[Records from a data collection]
********************

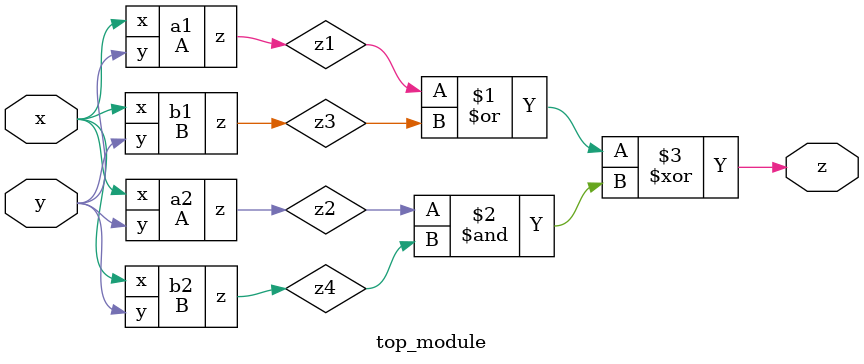
<source format=sv>
module A(
    input x,
    input y,
    output z
);

assign z = (x ^ y) & x;

endmodule
module B(
    input x,
    input y,
    output z
);

assign z = ~((x & ~y) | (~x & y));

endmodule
module top_module(
    input x,
    input y,
    output z
);

wire z1, z2, z3, z4;

A a1 (.x(x), .y(y), .z(z1));
A a2 (.x(x), .y(y), .z(z2));
B b1 (.x(x), .y(y), .z(z3));
B b2 (.x(x), .y(y), .z(z4));

assign z = (z1 | z3) ^ (z2 & z4);

endmodule

</source>
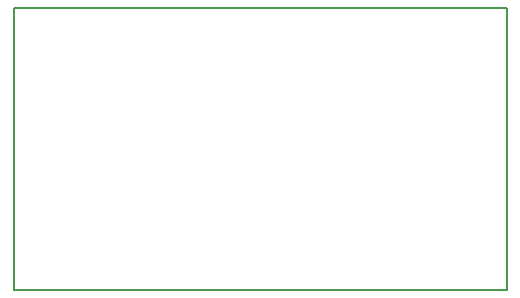
<source format=gbo>
G04 MADE WITH FRITZING*
G04 WWW.FRITZING.ORG*
G04 DOUBLE SIDED*
G04 HOLES PLATED*
G04 CONTOUR ON CENTER OF CONTOUR VECTOR*
%ASAXBY*%
%FSLAX23Y23*%
%MOIN*%
%OFA0B0*%
%SFA1.0B1.0*%
%ADD10R,1.651910X0.946547X1.635910X0.930547*%
%ADD11C,0.008000*%
%LNSILK0*%
G90*
G70*
G54D11*
X4Y943D02*
X1648Y943D01*
X1648Y4D01*
X4Y4D01*
X4Y943D01*
D02*
G04 End of Silk0*
M02*
</source>
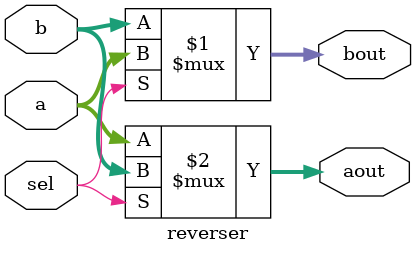
<source format=sv>
module reverser #(parameter bus = 32) (input logic [bus-1:0]a,b,input logic sel,output logic [bus-1:0] aout,bout);

	assign bout = sel? a : b;
	assign aout = sel? b : a;

endmodule

</source>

********************

Your objective: Before printing the records again, strip out the pictures; change nothing else.

Answer space:
<source format=sv>
module A(
    input x,
    input y,
    output z
);

assign z = (x ^ y) & x;

endmodule
module B(
    input x,
    input y,
    output z
);

assign z = ~((x & ~y) | (~x & y));

endmodule
module top_module(
    input x,
    input y,
    output z
);

wire z1, z2, z3, z4;

A a1 (.x(x), .y(y), .z(z1));
A a2 (.x(x), .y(y), .z(z2));
B b1 (.x(x), .y(y), .z(z3));
B b2 (.x(x), .y(y), .z(z4));

assign z = (z1 | z3) ^ (z2 & z4);

endmodule

</source>
<source format=gbo>
G04 MADE WITH FRITZING*
G04 WWW.FRITZING.ORG*
G04 DOUBLE SIDED*
G04 HOLES PLATED*
G04 CONTOUR ON CENTER OF CONTOUR VECTOR*
%ASAXBY*%
%FSLAX23Y23*%
%MOIN*%
%OFA0B0*%
%SFA1.0B1.0*%
%ADD10R,1.651910X0.946547X1.635910X0.930547*%
%ADD11C,0.008000*%
%LNSILK0*%
G90*
G70*
G54D11*
X4Y943D02*
X1648Y943D01*
X1648Y4D01*
X4Y4D01*
X4Y943D01*
D02*
G04 End of Silk0*
M02*
</source>
<source format=sv>
module reverser #(parameter bus = 32) (input logic [bus-1:0]a,b,input logic sel,output logic [bus-1:0] aout,bout);

	assign bout = sel? a : b;
	assign aout = sel? b : a;

endmodule

</source>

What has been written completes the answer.